*What needs to be done*
Rewrite the stretch from the line containing "Page size: 2001x1125." through the line containing "list int main()", renaming "layout element" to "page element" and leaving everything else unchanged.
- - -
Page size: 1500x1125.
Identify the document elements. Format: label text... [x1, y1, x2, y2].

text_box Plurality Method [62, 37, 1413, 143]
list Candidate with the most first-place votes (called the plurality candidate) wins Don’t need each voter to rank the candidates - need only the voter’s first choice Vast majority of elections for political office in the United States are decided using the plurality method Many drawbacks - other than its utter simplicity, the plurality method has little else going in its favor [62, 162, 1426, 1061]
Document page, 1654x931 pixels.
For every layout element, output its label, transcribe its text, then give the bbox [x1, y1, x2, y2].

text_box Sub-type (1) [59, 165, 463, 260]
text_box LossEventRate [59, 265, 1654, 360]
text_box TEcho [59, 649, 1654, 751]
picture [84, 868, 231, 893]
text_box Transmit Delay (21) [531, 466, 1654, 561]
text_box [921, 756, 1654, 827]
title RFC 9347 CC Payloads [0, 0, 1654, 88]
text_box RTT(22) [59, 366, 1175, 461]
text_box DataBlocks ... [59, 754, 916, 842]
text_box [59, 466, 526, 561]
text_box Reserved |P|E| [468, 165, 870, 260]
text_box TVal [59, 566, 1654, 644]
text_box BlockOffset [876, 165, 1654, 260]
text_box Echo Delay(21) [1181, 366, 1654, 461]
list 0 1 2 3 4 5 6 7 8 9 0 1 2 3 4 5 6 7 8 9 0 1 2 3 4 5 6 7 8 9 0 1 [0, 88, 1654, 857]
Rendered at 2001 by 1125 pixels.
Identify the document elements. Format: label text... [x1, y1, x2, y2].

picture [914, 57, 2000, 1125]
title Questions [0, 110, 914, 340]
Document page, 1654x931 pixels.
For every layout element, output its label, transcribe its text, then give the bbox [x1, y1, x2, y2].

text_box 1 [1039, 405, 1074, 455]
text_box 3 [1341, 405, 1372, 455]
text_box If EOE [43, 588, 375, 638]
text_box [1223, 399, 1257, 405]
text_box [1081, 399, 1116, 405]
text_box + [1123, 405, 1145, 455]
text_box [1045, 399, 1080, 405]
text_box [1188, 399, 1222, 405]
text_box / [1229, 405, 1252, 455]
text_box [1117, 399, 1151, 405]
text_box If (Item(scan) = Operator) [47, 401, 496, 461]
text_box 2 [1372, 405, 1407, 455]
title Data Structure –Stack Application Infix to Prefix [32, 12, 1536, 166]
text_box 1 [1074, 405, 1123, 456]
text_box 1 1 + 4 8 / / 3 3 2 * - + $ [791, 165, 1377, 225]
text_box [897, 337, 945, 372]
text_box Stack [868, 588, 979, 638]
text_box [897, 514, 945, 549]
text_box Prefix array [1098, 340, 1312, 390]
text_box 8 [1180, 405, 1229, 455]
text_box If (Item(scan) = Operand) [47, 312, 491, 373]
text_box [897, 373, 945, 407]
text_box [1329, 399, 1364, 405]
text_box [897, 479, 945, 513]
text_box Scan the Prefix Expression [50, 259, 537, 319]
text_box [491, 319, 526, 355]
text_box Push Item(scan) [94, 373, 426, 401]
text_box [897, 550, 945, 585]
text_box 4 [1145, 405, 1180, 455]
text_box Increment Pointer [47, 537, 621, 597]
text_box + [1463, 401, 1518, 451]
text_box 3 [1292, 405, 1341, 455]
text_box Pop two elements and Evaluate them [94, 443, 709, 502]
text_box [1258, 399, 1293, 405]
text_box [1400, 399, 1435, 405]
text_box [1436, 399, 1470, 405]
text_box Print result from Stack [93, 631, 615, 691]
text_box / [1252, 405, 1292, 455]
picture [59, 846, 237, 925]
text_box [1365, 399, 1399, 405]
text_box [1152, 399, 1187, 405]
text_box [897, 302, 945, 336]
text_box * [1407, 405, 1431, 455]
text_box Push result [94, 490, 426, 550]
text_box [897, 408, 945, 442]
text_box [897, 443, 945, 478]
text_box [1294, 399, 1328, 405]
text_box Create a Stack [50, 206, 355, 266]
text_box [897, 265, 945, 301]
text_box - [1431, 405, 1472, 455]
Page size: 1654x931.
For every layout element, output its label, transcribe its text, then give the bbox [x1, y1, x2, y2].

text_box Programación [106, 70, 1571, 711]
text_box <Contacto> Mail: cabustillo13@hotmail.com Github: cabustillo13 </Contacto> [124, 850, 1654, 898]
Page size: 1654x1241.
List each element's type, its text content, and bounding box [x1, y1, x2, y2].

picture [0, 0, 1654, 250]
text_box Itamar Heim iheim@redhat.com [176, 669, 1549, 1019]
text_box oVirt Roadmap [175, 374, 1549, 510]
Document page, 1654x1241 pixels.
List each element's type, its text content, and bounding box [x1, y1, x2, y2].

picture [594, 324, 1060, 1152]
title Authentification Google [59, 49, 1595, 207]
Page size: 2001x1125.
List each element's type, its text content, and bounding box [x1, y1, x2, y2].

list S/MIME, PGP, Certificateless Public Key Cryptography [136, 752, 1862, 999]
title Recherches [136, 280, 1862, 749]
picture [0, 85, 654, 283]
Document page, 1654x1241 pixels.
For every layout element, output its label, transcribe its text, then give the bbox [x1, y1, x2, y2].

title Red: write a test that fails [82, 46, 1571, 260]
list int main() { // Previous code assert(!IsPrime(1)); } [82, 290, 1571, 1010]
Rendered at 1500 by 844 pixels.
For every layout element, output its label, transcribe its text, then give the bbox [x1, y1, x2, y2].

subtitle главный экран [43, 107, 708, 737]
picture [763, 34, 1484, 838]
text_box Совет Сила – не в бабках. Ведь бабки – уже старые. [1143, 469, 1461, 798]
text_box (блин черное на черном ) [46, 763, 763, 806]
- - -
*Reply to the task*
Page size: 2001x1125.
List each element's type, its text content, and bounding box [x1, y1, x2, y2].

list S/MIME, PGP, Certificateless Public Key Cryptography [136, 752, 1862, 999]
title Recherches [136, 280, 1862, 749]
picture [0, 85, 654, 283]
Document page, 1654x1241 pixels.
For every page element, output its label, transcribe its text, then give the bbox [x1, y1, x2, y2].

title Red: write a test that fails [82, 46, 1571, 260]
list int main() { // Previous code assert(!IsPrime(1)); } [82, 290, 1571, 1010]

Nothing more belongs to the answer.